I Hate Advertising.
Now It’s Coming for AI
Today I read that ChatGPT is expanding advertising.
My first reaction was not polite.
I hate advertising.
When TiVo came out, I bought one immediately so I could skip commercials.
When I was still using an ad platoform called social media, I kept up with every tool to block ads.
Eventually I just left.
For streaming, I pay for the upgraded tiers to avoid advertising.
Search results filled with ads have always annoyed me. I learned to scroll past the fold to find something real. Something not paid for.
Now advertising is coming to AI results.
And they want me to believe it won’t affect the answers.
Really?
Was I born yesterday?
No.
My first instinct was simple.
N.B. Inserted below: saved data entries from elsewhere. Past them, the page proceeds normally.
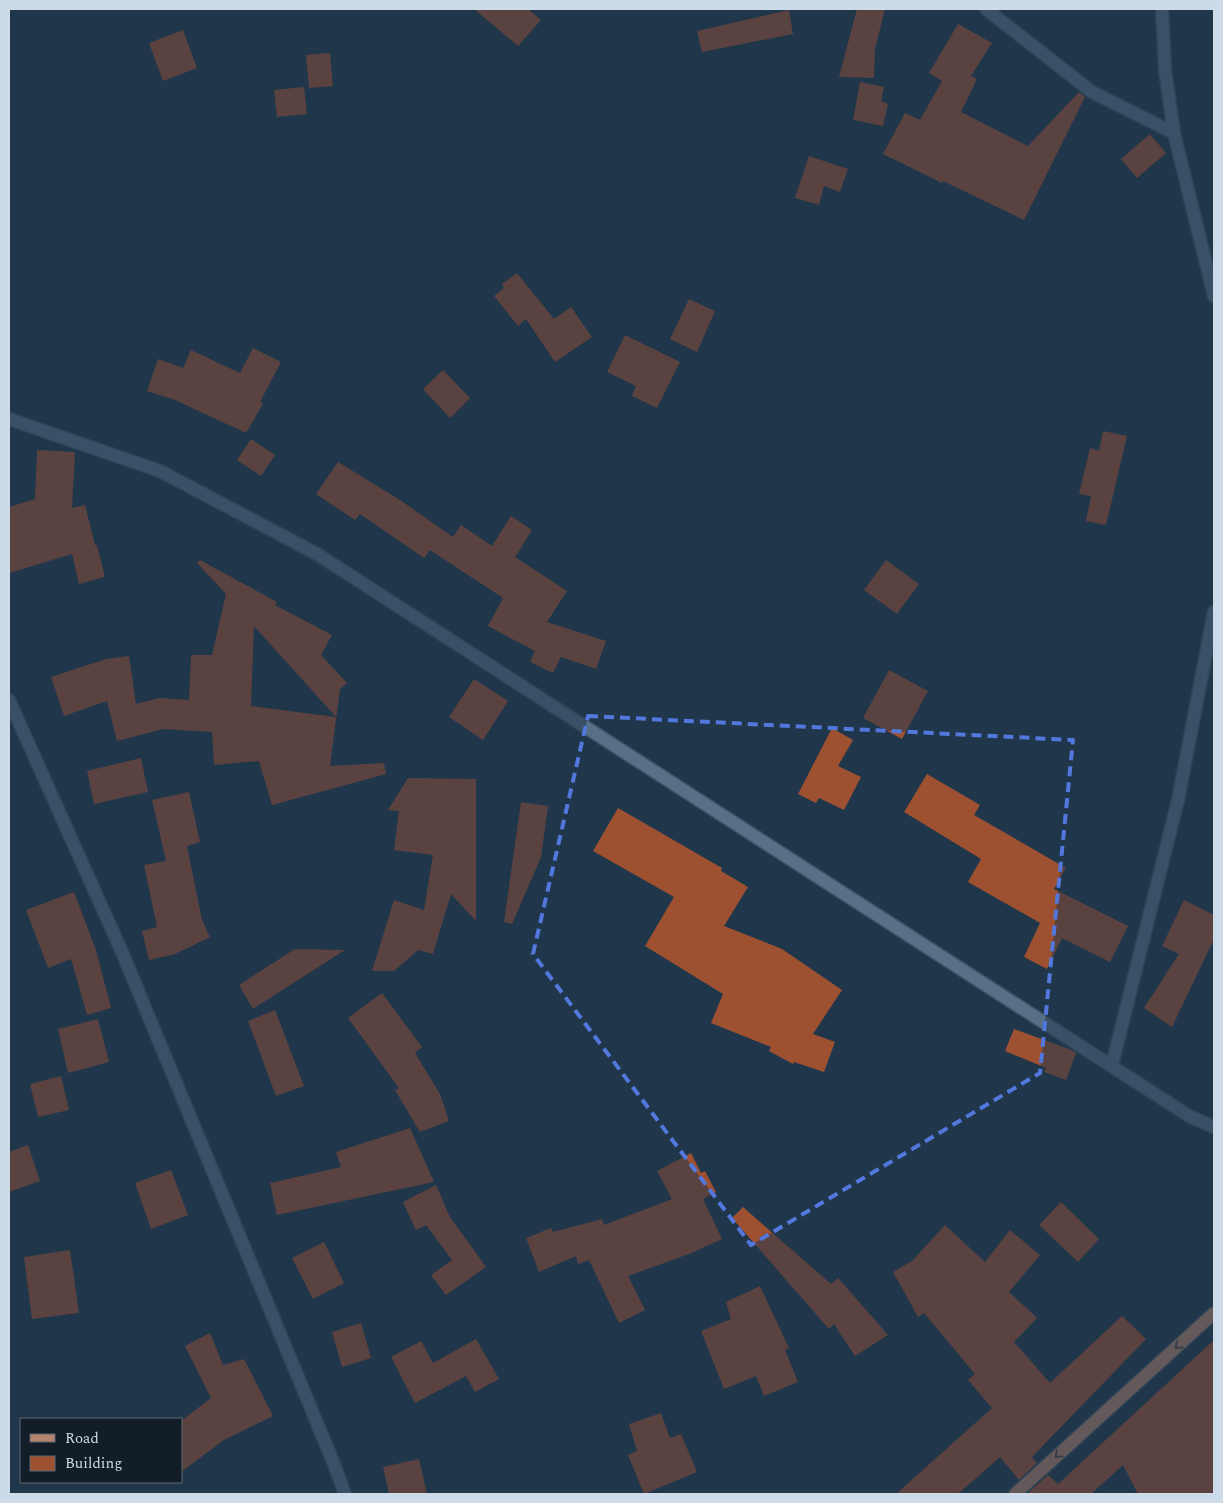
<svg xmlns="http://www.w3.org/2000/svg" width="1223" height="1503" font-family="Spectral,serif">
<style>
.building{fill:#9e5131;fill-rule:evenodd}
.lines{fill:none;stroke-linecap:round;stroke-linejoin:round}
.minor-casing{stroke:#3f5264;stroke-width:15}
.major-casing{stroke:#3f5264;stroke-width:15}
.minor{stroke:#576f87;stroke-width:12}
.major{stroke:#b5836e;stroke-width:12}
.oneway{stroke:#544643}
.marked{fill:none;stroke:#5278dd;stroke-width:4;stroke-dasharray:10 6;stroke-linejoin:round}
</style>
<rect width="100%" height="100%" fill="#20364b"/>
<path class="building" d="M 474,9 L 528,9 L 541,20 L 518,46 Z
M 857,9 L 885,9 L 875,49 L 874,78 L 839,77 Z
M 789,10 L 793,34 L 702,52 L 697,31 Z
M 958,24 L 992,43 L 971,76 L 977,79 L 961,112 L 1028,146 L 1079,92 L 1085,97 L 1024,220 L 943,181 L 942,183 L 883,154 L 905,113 L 920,120 L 942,81 L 929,73 Z
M 183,30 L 197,68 L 163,81 L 149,43 Z
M 330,53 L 333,86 L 309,88 L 306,55 Z
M 860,82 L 884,87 L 881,101 L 888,104 L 883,126 L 853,120 Z
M 304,87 L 307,114 L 277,117 L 274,90 Z
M 1150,134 L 1166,153 L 1137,178 L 1121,159 Z
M 809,156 L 848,169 L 840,192 L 824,186 L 819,205 L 795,198 Z
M 517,273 L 554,319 L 571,307 L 592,337 L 555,362 L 526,319 L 518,326 L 494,296 L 504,288 L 502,284 Z
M 689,299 L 715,311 L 697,352 L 670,339 Z
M 625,335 L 680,362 L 657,408 L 632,396 L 636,386 L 607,372 Z
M 253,348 L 281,362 L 260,402 L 263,404 L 246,433 L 175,400 L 147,391 L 158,359 L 183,368 L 191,350 L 240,373 Z
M 443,370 L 470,398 L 450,418 L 423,389 Z
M 1103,431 L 1127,436 L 1106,525 L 1086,521 L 1091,496 L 1079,494 L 1090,448 L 1099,451 Z
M 251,439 L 275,455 L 261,476 L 237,460 Z
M 37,450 L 75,452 L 72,508 L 85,505 L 95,545 L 97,545 L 105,577 L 79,584 L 72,554 L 9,573 L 9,507 L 35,499 Z
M 338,462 L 400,500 L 453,537 L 461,525 L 492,546 L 511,516 L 532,530 L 515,557 L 567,591 L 547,622 L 606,641 L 596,669 L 561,657 L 553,673 L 530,662 L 535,651 L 488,626 L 503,598 L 430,550 L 424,558 L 360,514 L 355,520 L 316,494 Z
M 200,560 L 277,602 L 275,605 L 332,635 L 321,655 L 347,683 L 340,689 L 330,766 L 384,763 L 386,774 L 272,805 L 259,761 L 214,765 L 212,732 L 163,729 L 117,741 L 107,701 L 64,716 L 51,677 L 106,659 L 129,656 L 136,704 L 159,698 L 189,700 L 191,655 L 212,655 L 226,594 L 197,563 ZM 254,626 L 336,717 L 251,706 Z
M 886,560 L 919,584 L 897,614 L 864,590 Z
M 889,670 L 928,691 L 902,739 L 863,718 Z
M 474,679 L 508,701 L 483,740 L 449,717 Z
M 832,728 L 853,740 L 838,766 L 861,777 L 844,810 L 819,798 L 816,803 L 798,794 Z
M 141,758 L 148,792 L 94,804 L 87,771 Z
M 927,774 L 980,805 L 974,815 L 1066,868 L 1054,889 L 1128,926 L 1110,962 L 1062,938 L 1047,969 L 1024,957 L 1040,923 L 968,882 L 981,859 L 904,812 Z
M 408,778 L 476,779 L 476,921 L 451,894 L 433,954 L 418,950 L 394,971 L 372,971 L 394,900 L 424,910 L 433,855 L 394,850 L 399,811 L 388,810 Z
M 189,792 L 200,842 L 187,846 L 202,920 L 210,937 L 175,954 L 149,960 L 142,931 L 157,927 L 144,865 L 166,861 L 152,800 Z
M 521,802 L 548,806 L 541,857 L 512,924 L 504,922 Z
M 618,808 L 722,868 L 721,871 L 748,887 L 724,926 L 782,949 L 842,990 L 813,1034 L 835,1042 L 824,1072 L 794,1062 L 793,1064 L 769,1051 L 771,1047 L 711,1023 L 723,994 L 645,946 L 674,897 L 593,851 Z
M 74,892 L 96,950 L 111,1008 L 87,1015 L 71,959 L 48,968 L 26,910 Z
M 1184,900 L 1214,915 L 1214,939 L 1172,1027 L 1144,1008 L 1179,954 L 1162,946 Z
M 295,949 L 345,950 L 253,1009 L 239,985 Z
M 382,993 L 422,1047 L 415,1053 L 440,1094 L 449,1121 L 420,1132 L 395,1090 L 399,1088 L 348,1018 Z
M 275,1010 L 304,1086 L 276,1096 L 248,1021 Z
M 98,1019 L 109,1062 L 68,1073 L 58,1029 Z
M 1014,1029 L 1069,1049 L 1076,1053 L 1066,1080 L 1044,1072 L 1046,1068 L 1005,1051 Z
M 61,1076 L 69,1110 L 38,1117 L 30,1084 Z
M 410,1128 L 434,1182 L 277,1215 L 270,1183 L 341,1167 L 336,1152 Z
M 28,1145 L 40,1181 L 9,1192 L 9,1152 Z
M 691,1153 L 701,1173 L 705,1171 L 716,1192 L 703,1199 L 722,1239 L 689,1254 L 628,1276 L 645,1310 L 619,1323 L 589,1260 L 578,1264 L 576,1256 L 539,1272 L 526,1238 L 551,1228 L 553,1232 L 602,1219 L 604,1225 L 672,1199 L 657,1171 Z
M 171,1170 L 188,1215 L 151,1229 L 135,1183 Z
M 436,1185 L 450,1217 L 486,1267 L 446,1295 L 431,1275 L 452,1260 L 426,1225 L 416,1230 L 403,1202 Z
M 1061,1202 L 1099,1239 L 1078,1262 L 1039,1225 Z
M 743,1207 L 831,1284 L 838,1278 L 888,1335 L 855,1356 L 834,1324 L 829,1329 L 732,1218 Z
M 945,1225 L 985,1262 L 1010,1230 L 1040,1255 L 1009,1292 L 1037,1318 L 1014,1342 L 1050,1383 L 1122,1316 L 1146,1339 L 1032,1457 L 1037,1463 L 1019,1480 L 1000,1457 L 958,1494 L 896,1494 L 992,1408 L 968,1380 L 975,1374 L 924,1313 L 918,1317 L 893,1272 L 912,1261 Z
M 324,1242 L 344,1283 L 313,1299 L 292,1258 Z
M 70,1250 L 79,1313 L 32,1319 L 24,1257 Z
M 760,1286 L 789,1348 L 785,1350 L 798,1382 L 764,1396 L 756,1376 L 724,1389 L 701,1331 L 731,1319 L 726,1302 Z
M 361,1323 L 371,1358 L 342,1367 L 332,1332 Z
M 210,1333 L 223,1365 L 244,1359 L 273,1416 L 224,1440 L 181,1472 L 181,1421 L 211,1398 L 185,1346 Z
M 476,1339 L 499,1379 L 475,1392 L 466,1376 L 415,1403 L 391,1357 L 421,1341 L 433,1363 Z
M 1214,1340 L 1214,1494 L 1138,1494 L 1123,1465 L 1091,1494 L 1031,1494 L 1029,1492 L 1048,1475 L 1058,1484 Z
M 661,1413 L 670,1438 L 681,1434 L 697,1472 L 644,1494 L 628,1455 L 637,1451 L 629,1424 Z
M 419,1459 L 427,1494 L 389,1494 L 383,1467 Z"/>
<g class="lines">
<defs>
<path id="minor" d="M 986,9 L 1092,92 L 1174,133
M 1162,9 L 1165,70 L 1174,133 L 1214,296
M 9,419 L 160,471 L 317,554 L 1189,1116 L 1214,1127
M 9,700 L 122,952 L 334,1464 L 345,1494
M 1112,1065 L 1178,800 L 1214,612"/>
<path id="major" d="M 1015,1494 L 1214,1313"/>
</defs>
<use href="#minor" class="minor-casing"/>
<use href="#major" class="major-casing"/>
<use href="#minor" class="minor"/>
<use href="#major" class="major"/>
</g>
<defs><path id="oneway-chevron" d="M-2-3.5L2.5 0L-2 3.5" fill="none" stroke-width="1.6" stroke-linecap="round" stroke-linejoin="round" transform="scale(1.25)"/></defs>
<g class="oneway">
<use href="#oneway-chevron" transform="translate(1178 1346) rotate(138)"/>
<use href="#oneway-chevron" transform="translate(1058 1455) rotate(138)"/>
</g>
<path d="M0 0H1223V1503H0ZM 588,716 L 1073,740 L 1040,1073 L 751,1245 L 533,954 Z" fill="#20364b" fill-opacity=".55" fill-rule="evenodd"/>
<path class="marked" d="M 588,716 L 1073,740 L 1040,1073 L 751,1245 L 533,954 Z"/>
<rect width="1223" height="1503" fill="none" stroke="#cddae8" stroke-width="20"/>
<rect x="20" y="1418" width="162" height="65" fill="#131d27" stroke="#5d6974"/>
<rect x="30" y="1434" width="25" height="8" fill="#b5836e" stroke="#5d6974"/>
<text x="65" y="1443" font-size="15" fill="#cddae8">Road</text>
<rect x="30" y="1456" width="25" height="15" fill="#9e5131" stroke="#5d6974"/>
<text x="65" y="1468" font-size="15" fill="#cddae8">Building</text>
</svg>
Fine. I’ll build my own.
I’ve been watching people train models on constrained datasets. Some capped before 1930. It’s actually fascinating. There’s something appealing about narrowing the world instead of letting everything in.
My daughter would probably say this is the moment to stop using AI altogether.
But that’s not where I’ve landed.
Because the reality is this has been useful. Genuinely useful.
Some of the tedious work just goes away.
I can generate a task list for a project board with less typing, organized the way I want it. That matters more than I expected.
I genuinely enjoy working through a problem with my thinking partners.
For transparency, I’ve never actually used ChatGPT.
I use Copilot at work, and I’ve been happy with it.
But I also understand how this goes.
If one product succeeds with advertising, the others will follow. No company leaves that kind of money sitting on the table.
So here’s where I land.
If I’m paying for a subscription, I should be able to turn advertising off.
Not reduced. Not less intrusive. Off.
Anything else breaks the trust model.
And if that line keeps moving, I’ll probably do what I’ve always done.
Start taking back control, one piece at a time.